(GOAL OF THE EXERCISE) For the material that follows, list every line containing the word "expectations".

(LISTED RECORDS)

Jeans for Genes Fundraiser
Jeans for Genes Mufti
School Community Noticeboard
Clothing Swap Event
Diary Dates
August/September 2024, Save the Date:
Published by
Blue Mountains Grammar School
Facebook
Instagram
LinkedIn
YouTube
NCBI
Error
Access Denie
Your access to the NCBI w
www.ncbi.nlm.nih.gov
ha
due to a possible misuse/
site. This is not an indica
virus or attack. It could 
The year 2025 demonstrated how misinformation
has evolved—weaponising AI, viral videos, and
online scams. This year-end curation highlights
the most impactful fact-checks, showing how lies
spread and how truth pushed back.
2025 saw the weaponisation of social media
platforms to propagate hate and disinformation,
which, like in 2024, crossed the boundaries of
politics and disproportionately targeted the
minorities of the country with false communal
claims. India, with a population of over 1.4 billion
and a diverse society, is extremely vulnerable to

...

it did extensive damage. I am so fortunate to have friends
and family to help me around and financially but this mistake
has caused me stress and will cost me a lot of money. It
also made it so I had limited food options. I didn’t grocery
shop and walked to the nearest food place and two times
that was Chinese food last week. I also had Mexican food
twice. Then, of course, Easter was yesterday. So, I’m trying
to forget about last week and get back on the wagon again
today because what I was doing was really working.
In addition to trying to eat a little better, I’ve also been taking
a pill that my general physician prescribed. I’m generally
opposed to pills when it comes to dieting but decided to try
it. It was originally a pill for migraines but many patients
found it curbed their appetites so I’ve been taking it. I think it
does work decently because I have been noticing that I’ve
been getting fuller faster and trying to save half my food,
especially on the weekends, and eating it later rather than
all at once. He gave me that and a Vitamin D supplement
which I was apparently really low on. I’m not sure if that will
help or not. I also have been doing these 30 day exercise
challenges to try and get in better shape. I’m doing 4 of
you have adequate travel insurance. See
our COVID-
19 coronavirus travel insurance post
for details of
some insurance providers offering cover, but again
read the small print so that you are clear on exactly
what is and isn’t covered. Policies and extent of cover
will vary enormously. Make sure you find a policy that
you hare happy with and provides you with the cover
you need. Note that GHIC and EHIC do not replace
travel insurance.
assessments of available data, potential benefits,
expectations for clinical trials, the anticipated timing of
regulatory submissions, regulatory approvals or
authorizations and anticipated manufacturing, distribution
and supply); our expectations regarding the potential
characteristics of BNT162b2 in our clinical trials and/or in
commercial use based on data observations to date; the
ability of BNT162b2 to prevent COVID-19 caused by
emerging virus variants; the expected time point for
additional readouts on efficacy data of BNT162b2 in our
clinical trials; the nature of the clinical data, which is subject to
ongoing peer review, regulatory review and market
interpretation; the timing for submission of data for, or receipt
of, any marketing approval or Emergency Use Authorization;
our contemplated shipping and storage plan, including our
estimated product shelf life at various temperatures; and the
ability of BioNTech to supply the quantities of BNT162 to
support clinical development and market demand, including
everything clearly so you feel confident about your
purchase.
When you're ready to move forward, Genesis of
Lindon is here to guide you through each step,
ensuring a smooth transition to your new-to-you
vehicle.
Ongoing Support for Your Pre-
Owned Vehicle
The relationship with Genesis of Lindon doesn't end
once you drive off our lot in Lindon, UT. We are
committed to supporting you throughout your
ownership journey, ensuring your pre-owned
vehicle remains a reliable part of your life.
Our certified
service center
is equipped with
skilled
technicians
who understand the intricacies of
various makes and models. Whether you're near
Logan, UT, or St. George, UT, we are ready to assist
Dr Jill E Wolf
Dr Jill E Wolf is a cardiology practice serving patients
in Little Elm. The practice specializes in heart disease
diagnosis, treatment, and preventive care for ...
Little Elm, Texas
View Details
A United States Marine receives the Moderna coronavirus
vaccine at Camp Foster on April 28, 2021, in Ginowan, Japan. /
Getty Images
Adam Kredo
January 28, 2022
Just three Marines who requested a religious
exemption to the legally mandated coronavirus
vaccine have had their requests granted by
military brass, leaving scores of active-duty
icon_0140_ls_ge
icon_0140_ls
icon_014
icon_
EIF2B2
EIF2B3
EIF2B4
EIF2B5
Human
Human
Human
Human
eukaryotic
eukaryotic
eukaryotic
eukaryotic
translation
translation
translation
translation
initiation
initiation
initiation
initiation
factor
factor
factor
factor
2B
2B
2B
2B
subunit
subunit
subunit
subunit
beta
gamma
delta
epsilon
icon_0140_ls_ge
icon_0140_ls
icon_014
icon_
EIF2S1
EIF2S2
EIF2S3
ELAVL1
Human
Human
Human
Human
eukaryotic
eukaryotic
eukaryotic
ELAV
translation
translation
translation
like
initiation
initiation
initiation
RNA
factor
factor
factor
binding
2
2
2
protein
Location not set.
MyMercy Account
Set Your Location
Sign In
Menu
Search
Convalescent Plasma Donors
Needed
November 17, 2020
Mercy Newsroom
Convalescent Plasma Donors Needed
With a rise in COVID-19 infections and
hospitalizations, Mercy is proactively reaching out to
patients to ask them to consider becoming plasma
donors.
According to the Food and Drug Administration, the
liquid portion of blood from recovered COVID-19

(RESULT OF THE TASK)
expectations for clinical trials, the anticipated timing of
and supply); our expectations regarding the potential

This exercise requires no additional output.